▶ [Work instructions]:
Across the following data, state how many lines include the word "docker". Provide the number alone.

▶ [Excerpted data]:
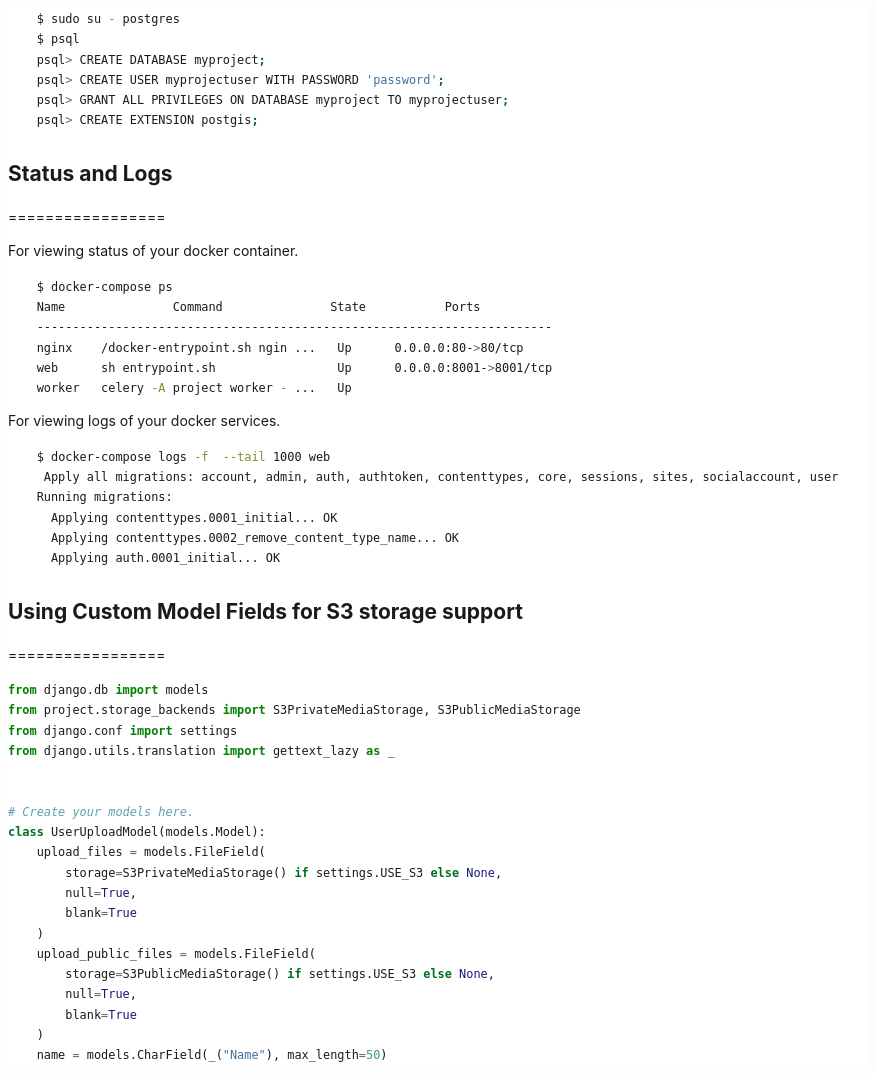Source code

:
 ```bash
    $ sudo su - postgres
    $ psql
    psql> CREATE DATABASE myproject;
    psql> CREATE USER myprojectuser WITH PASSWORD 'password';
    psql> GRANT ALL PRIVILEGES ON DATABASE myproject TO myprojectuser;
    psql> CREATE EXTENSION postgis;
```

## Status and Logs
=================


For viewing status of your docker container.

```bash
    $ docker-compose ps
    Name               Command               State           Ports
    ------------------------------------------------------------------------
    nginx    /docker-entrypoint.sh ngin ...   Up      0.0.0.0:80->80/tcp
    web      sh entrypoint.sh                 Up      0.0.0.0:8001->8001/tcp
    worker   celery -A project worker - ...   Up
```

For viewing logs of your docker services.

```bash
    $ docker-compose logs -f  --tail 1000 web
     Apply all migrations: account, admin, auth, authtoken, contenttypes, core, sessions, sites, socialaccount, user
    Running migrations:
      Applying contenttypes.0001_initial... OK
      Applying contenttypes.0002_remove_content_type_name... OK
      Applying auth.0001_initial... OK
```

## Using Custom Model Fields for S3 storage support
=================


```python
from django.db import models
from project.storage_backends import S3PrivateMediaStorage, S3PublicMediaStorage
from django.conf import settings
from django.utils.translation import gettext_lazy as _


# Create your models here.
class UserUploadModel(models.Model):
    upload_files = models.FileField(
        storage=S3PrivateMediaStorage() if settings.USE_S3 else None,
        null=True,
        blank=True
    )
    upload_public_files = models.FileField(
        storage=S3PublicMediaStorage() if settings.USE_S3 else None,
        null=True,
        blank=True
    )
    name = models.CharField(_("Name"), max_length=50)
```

--

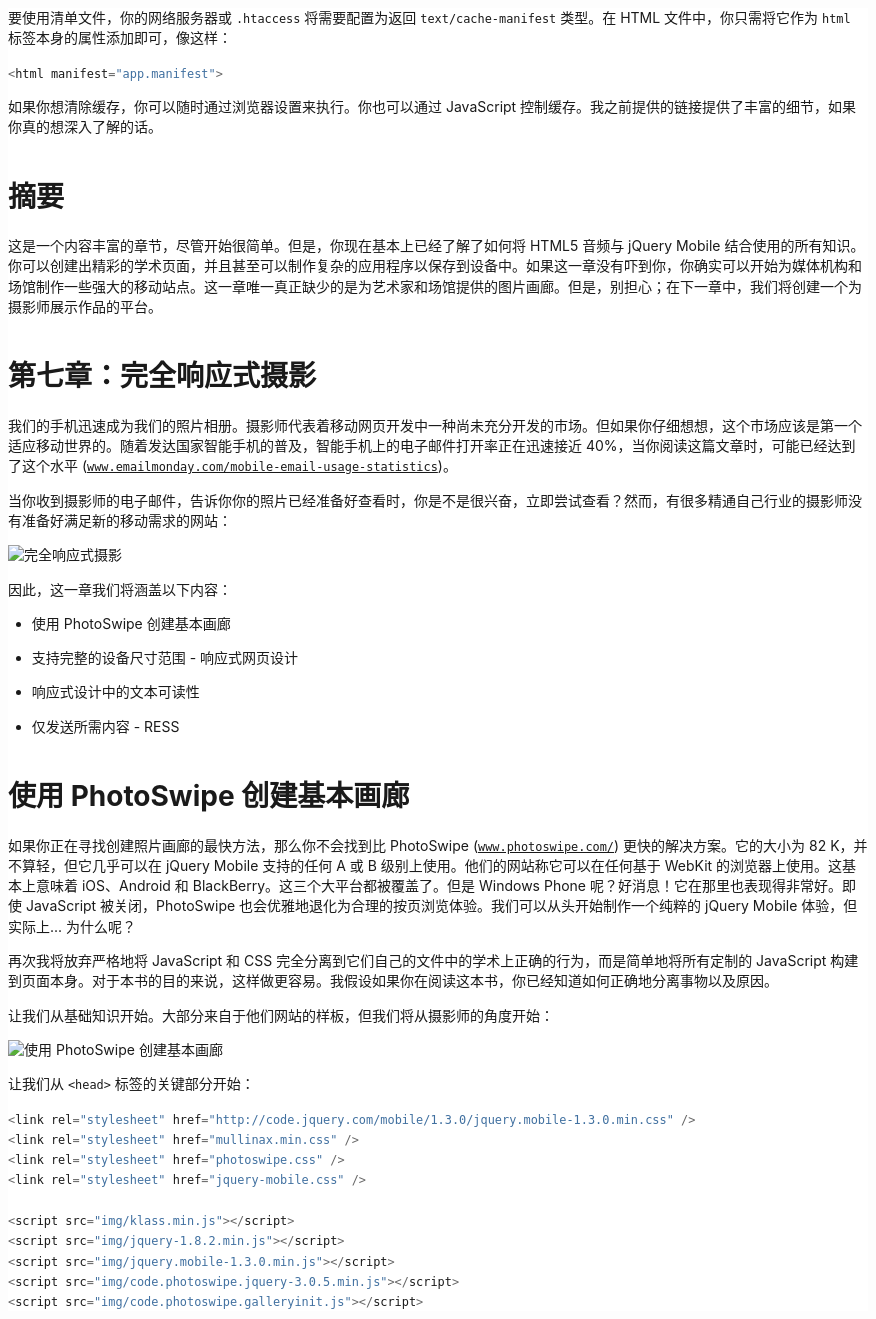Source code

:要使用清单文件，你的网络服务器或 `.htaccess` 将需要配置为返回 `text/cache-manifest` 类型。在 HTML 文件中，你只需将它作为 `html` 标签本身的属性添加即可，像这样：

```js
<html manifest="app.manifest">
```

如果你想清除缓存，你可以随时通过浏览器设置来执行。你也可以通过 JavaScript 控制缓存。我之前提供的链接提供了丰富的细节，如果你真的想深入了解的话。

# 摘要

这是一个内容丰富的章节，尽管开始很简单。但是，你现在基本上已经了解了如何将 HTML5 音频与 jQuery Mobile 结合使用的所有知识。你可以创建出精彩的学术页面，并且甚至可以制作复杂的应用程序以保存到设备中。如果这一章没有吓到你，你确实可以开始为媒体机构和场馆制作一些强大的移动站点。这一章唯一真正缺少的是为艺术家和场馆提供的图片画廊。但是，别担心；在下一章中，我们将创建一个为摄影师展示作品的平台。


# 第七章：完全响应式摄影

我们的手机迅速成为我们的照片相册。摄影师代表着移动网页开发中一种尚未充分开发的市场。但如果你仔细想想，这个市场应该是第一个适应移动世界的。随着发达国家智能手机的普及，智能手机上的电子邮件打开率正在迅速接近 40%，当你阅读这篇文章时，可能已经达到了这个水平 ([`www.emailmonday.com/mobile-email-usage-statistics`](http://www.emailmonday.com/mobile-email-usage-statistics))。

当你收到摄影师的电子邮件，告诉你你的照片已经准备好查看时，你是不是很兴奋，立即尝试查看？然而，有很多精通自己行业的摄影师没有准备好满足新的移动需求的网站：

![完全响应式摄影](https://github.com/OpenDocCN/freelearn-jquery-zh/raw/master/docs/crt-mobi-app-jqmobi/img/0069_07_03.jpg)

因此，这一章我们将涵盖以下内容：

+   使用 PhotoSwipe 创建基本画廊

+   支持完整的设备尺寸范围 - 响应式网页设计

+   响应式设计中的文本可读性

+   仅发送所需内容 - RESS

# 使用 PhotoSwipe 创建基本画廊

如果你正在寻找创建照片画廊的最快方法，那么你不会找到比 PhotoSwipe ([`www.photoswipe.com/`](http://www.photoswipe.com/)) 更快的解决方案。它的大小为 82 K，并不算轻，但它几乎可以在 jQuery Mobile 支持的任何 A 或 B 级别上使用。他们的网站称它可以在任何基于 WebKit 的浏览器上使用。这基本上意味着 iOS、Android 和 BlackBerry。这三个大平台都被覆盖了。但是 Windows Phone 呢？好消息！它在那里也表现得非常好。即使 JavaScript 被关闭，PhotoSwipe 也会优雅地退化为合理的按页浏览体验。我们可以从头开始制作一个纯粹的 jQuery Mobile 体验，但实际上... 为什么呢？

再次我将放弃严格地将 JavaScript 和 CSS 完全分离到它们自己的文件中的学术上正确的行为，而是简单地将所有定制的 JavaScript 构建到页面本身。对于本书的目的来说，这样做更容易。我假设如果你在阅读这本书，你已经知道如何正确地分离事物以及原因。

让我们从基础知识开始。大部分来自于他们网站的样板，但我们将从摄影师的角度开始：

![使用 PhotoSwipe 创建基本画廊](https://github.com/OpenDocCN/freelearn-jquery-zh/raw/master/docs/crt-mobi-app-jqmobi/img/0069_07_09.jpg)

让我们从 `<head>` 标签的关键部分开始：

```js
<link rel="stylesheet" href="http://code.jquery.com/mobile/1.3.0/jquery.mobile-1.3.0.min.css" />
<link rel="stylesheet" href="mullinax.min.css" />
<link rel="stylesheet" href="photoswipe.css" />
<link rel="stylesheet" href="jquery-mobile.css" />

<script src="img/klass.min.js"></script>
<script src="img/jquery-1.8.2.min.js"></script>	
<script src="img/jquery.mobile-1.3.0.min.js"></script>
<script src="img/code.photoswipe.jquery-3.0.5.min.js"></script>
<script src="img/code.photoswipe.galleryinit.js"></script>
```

▶ [The completed task]:
5